- _TASK TO CARRY OUT_
Each record is to be reproduced verbatim.
§
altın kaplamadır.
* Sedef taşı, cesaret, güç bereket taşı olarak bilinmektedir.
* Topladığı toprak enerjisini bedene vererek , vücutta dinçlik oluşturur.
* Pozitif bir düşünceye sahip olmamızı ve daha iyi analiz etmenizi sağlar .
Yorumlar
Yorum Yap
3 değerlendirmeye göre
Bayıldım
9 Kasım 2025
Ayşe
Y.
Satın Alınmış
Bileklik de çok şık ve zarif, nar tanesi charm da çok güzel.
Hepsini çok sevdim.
§
- _ANSWER TO THE EXERCISE_
altın kaplamadır.
* Sedef taşı, cesaret, güç bereket taşı olarak bilinmektedir.
* Topladığı toprak enerjisini bedene vererek , vücutta dinçlik oluşturur.
* Pozitif bir düşünceye sahip olmamızı ve daha iyi analiz etmenizi sağlar .
Yorumlar
Yorum Yap
3 değerlendirmeye göre
Bayıldım
9 Kasım 2025
Ayşe
Y.
Satın Alınmış
Bileklik de çok şık ve zarif, nar tanesi charm da çok güzel.
Hepsini çok sevdim.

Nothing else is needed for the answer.